DOCUMENT ->
********************

Yes, it is, but you don't need to overly stress about this.  My opinion is that an LTS (long term support) kernel is the best option.  Perhaps every 6 months or so, if a newer LTS kernel is available that will work with your distro, then do the upgrade.

Most changes with current kernels deal with newly supported hardware.  There are also bug fixes, cosmetic changes, performance enhancements and solutions for potential security issues.  An LTS kernel gets updates for the most important bugs and security issues only - so just a sub-set of the much larger number of changes going into a current kernel.  If you don't have the latest bleeding edge hardware to support, you don't need to be using the very latest current kernel.

Bill wrote:
... if Gary is running homemade scripts ...

Only because I have had to :-).  AMD provide an installation script for just a couple of major distros.  They expect the maintainers of other distros to work it out for themselves.  That's as it should be, when you consider the zillions of distro variants that are out there.  My distro of choice doesn't (yet) provide a package so I made something that worked for me.  Coincidentally, that is all changing as we speak :-).

I've been trying to support a couple of other PCLOS users with getting OpenCL working - for things other than BOINC.  If you want to see an example, have a read of this thread.  It dates back to last year and I gave details about the procedure I use to get OpenCL working for my hosts running PCLOS.  My 'home made script' just automated those steps.  There was no 'success announcement' by the OP so I don't know what eventually happened in that case.

********************

AIM OF THE EXERCISE -> Retype the forum post about kernel updates and OpenCL scripts in full, word for word.

DATASET EXTRACT ->
********************

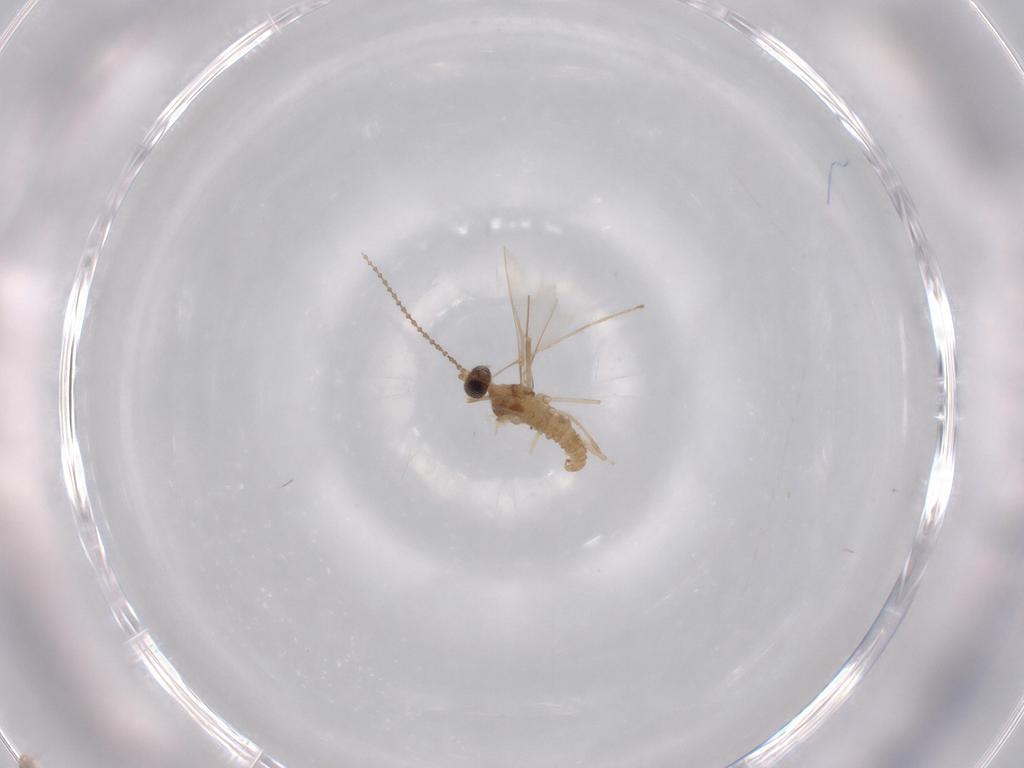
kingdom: Animalia
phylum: Arthropoda
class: Insecta
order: Diptera
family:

********************

RESULT FOR THIS TASK ->
Yes, it is, but you don't need to overly stress about this.  My opinion is that an LTS (long term support) kernel is the best option.  Perhaps every 6 months or so, if a newer LTS kernel is available that will work with your distro, then do the upgrade.

Most changes with current kernels deal with newly supported hardware.  There are also bug fixes, cosmetic changes, performance enhancements and solutions for potential security issues.  An LTS kernel gets updates for the most important bugs and security issues only - so just a sub-set of the much larger number of changes going into a current kernel.  If you don't have the latest bleeding edge hardware to support, you don't need to be using the very latest current kernel.

Bill wrote:
... if Gary is running homemade scripts ...

Only because I have had to :-).  AMD provide an installation script for just a couple of major distros.  They expect the maintainers of other distros to work it out for themselves.  That's as it should be, when you consider the zillions of distro variants that are out there.  My distro of choice doesn't (yet) provide a package so I made something that worked for me.  Coincidentally, that is all changing as we speak :-).

I've been trying to support a couple of other PCLOS users with getting OpenCL working - for things other than BOINC.  If you want to see an example, have a read of this thread.  It dates back to last year and I gave details about the procedure I use to get OpenCL working for my hosts running PCLOS.  My 'home made script' just automated those steps.  There was no 'success announcement' by the OP so I don't know what eventually happened in that case.